## [TASK BRIEF]
Restate, word for word, every line of the data.

## [MATERIALS PROVIDED]

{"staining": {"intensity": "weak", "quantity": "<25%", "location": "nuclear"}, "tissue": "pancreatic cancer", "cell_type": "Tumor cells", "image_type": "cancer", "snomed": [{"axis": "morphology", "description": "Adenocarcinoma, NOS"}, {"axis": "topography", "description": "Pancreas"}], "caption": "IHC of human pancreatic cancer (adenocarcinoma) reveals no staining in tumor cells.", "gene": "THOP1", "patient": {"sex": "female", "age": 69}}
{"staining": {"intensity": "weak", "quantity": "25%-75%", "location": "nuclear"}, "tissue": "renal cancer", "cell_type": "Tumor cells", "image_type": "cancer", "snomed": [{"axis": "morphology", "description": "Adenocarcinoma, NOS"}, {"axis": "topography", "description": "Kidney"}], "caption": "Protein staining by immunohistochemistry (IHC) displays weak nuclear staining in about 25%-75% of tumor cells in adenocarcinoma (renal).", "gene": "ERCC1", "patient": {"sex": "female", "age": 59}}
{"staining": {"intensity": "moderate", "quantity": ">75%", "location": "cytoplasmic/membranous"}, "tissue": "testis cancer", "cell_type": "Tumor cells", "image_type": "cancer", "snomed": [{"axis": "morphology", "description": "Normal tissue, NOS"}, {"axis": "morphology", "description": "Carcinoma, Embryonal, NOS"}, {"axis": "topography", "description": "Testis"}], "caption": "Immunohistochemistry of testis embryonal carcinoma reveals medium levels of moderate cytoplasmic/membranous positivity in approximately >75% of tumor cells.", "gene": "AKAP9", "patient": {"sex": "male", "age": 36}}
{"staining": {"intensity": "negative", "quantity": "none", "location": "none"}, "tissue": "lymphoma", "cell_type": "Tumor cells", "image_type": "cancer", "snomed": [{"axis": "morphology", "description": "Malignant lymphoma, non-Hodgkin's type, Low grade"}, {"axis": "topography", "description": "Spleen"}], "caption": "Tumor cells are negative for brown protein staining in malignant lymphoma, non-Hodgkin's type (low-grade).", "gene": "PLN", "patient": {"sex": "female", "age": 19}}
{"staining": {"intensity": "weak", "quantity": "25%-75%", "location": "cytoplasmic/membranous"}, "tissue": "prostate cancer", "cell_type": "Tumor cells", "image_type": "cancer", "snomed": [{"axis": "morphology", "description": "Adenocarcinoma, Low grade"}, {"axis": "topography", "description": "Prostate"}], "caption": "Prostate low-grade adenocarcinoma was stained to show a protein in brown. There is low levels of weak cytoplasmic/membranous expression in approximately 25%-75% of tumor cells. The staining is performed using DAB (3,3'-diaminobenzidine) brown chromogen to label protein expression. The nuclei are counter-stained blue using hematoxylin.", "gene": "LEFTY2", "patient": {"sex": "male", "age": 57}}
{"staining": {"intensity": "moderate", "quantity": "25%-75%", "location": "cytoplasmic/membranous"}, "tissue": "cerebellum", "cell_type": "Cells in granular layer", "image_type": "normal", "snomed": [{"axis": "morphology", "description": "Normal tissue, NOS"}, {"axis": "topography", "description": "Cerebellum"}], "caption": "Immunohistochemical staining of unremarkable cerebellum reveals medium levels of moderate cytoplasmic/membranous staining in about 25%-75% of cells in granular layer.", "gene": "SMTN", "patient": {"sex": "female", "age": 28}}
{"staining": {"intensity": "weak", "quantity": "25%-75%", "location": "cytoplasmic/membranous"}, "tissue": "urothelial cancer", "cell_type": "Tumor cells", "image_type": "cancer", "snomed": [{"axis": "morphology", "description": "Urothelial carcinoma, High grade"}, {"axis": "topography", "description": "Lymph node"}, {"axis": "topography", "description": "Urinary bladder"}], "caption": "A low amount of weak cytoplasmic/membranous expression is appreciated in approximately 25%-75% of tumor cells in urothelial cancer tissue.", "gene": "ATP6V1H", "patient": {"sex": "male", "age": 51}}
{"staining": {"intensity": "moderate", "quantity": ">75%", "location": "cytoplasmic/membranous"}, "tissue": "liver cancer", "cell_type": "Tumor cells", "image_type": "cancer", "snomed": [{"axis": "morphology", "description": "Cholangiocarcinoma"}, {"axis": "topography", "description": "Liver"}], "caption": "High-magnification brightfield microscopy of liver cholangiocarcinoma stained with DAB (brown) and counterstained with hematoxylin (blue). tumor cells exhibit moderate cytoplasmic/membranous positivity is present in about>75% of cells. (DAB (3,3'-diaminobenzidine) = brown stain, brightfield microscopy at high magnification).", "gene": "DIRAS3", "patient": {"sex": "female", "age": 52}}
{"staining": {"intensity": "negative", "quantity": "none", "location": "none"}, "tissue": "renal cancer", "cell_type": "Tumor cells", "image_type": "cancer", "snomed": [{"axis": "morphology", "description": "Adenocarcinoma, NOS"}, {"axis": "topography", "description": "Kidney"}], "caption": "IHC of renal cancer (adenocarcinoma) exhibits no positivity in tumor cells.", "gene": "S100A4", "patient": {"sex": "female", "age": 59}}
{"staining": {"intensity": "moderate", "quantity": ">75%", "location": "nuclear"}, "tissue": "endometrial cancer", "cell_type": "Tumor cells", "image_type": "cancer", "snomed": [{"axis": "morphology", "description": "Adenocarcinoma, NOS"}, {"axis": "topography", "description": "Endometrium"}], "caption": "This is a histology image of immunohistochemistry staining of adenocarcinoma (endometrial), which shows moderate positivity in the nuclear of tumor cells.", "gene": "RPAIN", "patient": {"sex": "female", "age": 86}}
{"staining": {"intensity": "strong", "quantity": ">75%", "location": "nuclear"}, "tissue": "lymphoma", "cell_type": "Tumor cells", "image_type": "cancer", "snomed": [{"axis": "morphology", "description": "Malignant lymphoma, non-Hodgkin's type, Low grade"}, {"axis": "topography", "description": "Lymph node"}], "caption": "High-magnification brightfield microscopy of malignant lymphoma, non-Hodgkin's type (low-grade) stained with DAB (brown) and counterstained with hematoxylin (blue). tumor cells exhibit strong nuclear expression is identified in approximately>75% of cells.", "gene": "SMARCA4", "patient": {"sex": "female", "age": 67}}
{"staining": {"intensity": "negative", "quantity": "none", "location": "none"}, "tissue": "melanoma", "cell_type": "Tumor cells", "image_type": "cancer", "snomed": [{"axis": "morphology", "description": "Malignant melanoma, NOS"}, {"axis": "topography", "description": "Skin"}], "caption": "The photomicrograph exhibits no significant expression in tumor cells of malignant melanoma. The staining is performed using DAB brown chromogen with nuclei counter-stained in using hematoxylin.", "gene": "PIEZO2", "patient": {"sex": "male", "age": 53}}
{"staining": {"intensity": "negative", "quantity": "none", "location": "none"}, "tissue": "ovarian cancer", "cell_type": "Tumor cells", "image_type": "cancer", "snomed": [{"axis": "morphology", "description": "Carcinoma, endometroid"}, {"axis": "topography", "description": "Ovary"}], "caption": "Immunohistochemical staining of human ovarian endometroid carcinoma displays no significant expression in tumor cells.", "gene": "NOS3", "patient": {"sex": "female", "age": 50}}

## [THE ANSWER]
{"staining": {"intensity": "weak", "quantity": "<25%", "location": "nuclear"}, "tissue": "pancreatic cancer", "cell_type": "Tumor cells", "image_type": "cancer", "snomed": [{"axis": "morphology", "description": "Adenocarcinoma, NOS"}, {"axis": "topography", "description": "Pancreas"}], "caption": "IHC of human pancreatic cancer (adenocarcinoma) reveals no staining in tumor cells.", "gene": "THOP1", "patient": {"sex": "female", "age": 69}}
{"staining": {"intensity": "weak", "quantity": "25%-75%", "location": "nuclear"}, "tissue": "renal cancer", "cell_type": "Tumor cells", "image_type": "cancer", "snomed": [{"axis": "morphology", "description": "Adenocarcinoma, NOS"}, {"axis": "topography", "description": "Kidney"}], "caption": "Protein staining by immunohistochemistry (IHC) displays weak nuclear staining in about 25%-75% of tumor cells in adenocarcinoma (renal).", "gene": "ERCC1", "patient": {"sex": "female", "age": 59}}
{"staining": {"intensity": "moderate", "quantity": ">75%", "location": "cytoplasmic/membranous"}, "tissue": "testis cancer", "cell_type": "Tumor cells", "image_type": "cancer", "snomed": [{"axis": "morphology", "description": "Normal tissue, NOS"}, {"axis": "morphology", "description": "Carcinoma, Embryonal, NOS"}, {"axis": "topography", "description": "Testis"}], "caption": "Immunohistochemistry of testis embryonal carcinoma reveals medium levels of moderate cytoplasmic/membranous positivity in approximately >75% of tumor cells.", "gene": "AKAP9", "patient": {"sex": "male", "age": 36}}
{"staining": {"intensity": "negative", "quantity": "none", "location": "none"}, "tissue": "lymphoma", "cell_type": "Tumor cells", "image_type": "cancer", "snomed": [{"axis": "morphology", "description": "Malignant lymphoma, non-Hodgkin's type, Low grade"}, {"axis": "topography", "description": "Spleen"}], "caption": "Tumor cells are negative for brown protein staining in malignant lymphoma, non-Hodgkin's type (low-grade).", "gene": "PLN", "patient": {"sex": "female", "age": 19}}
{"staining": {"intensity": "weak", "quantity": "25%-75%", "location": "cytoplasmic/membranous"}, "tissue": "prostate cancer", "cell_type": "Tumor cells", "image_type": "cancer", "snomed": [{"axis": "morphology", "description": "Adenocarcinoma, Low grade"}, {"axis": "topography", "description": "Prostate"}], "caption": "Prostate low-grade adenocarcinoma was stained to show a protein in brown. There is low levels of weak cytoplasmic/membranous expression in approximately 25%-75% of tumor cells. The staining is performed using DAB (3,3'-diaminobenzidine) brown chromogen to label protein expression. The nuclei are counter-stained blue using hematoxylin.", "gene": "LEFTY2", "patient": {"sex": "male", "age": 57}}
{"staining": {"intensity": "moderate", "quantity": "25%-75%", "location": "cytoplasmic/membranous"}, "tissue": "cerebellum", "cell_type": "Cells in granular layer", "image_type": "normal", "snomed": [{"axis": "morphology", "description": "Normal tissue, NOS"}, {"axis": "topography", "description": "Cerebellum"}], "caption": "Immunohistochemical staining of unremarkable cerebellum reveals medium levels of moderate cytoplasmic/membranous staining in about 25%-75% of cells in granular layer.", "gene": "SMTN", "patient": {"sex": "female", "age": 28}}
{"staining": {"intensity": "weak", "quantity": "25%-75%", "location": "cytoplasmic/membranous"}, "tissue": "urothelial cancer", "cell_type": "Tumor cells", "image_type": "cancer", "snomed": [{"axis": "morphology", "description": "Urothelial carcinoma, High grade"}, {"axis": "topography", "description": "Lymph node"}, {"axis": "topography", "description": "Urinary bladder"}], "caption": "A low amount of weak cytoplasmic/membranous expression is appreciated in approximately 25%-75% of tumor cells in urothelial cancer tissue.", "gene": "ATP6V1H", "patient": {"sex": "male", "age": 51}}
{"staining": {"intensity": "moderate", "quantity": ">75%", "location": "cytoplasmic/membranous"}, "tissue": "liver cancer", "cell_type": "Tumor cells", "image_type": "cancer", "snomed": [{"axis": "morphology", "description": "Cholangiocarcinoma"}, {"axis": "topography", "description": "Liver"}], "caption": "High-magnification brightfield microscopy of liver cholangiocarcinoma stained with DAB (brown) and counterstained with hematoxylin (blue). tumor cells exhibit moderate cytoplasmic/membranous positivity is present in about>75% of cells. (DAB (3,3'-diaminobenzidine) = brown stain, brightfield microscopy at high magnification).", "gene": "DIRAS3", "patient": {"sex": "female", "age": 52}}
{"staining": {"intensity": "negative", "quantity": "none", "location": "none"}, "tissue": "renal cancer", "cell_type": "Tumor cells", "image_type": "cancer", "snomed": [{"axis": "morphology", "description": "Adenocarcinoma, NOS"}, {"axis": "topography", "description": "Kidney"}], "caption": "IHC of renal cancer (adenocarcinoma) exhibits no positivity in tumor cells.", "gene": "S100A4", "patient": {"sex": "female", "age": 59}}
{"staining": {"intensity": "moderate", "quantity": ">75%", "location": "nuclear"}, "tissue": "endometrial cancer", "cell_type": "Tumor cells", "image_type": "cancer", "snomed": [{"axis": "morphology", "description": "Adenocarcinoma, NOS"}, {"axis": "topography", "description": "Endometrium"}], "caption": "This is a histology image of immunohistochemistry staining of adenocarcinoma (endometrial), which shows moderate positivity in the nuclear of tumor cells.", "gene": "RPAIN", "patient": {"sex": "female", "age": 86}}
{"staining": {"intensity": "strong", "quantity": ">75%", "location": "nuclear"}, "tissue": "lymphoma", "cell_type": "Tumor cells", "image_type": "cancer", "snomed": [{"axis": "morphology", "description": "Malignant lymphoma, non-Hodgkin's type, Low grade"}, {"axis": "topography", "description": "Lymph node"}], "caption": "High-magnification brightfield microscopy of malignant lymphoma, non-Hodgkin's type (low-grade) stained with DAB (brown) and counterstained with hematoxylin (blue). tumor cells exhibit strong nuclear expression is identified in approximately>75% of cells.", "gene": "SMARCA4", "patient": {"sex": "female", "age": 67}}
{"staining": {"intensity": "negative", "quantity": "none", "location": "none"}, "tissue": "melanoma", "cell_type": "Tumor cells", "image_type": "cancer", "snomed": [{"axis": "morphology", "description": "Malignant melanoma, NOS"}, {"axis": "topography", "description": "Skin"}], "caption": "The photomicrograph exhibits no significant expression in tumor cells of malignant melanoma. The staining is performed using DAB brown chromogen with nuclei counter-stained in using hematoxylin.", "gene": "PIEZO2", "patient": {"sex": "male", "age": 53}}
{"staining": {"intensity": "negative", "quantity": "none", "location": "none"}, "tissue": "ovarian cancer", "cell_type": "Tumor cells", "image_type": "cancer", "snomed": [{"axis": "morphology", "description": "Carcinoma, endometroid"}, {"axis": "topography", "description": "Ovary"}], "caption": "Immunohistochemical staining of human ovarian endometroid carcinoma displays no significant expression in tumor cells.", "gene": "NOS3", "patient": {"sex": "female", "age": 50}}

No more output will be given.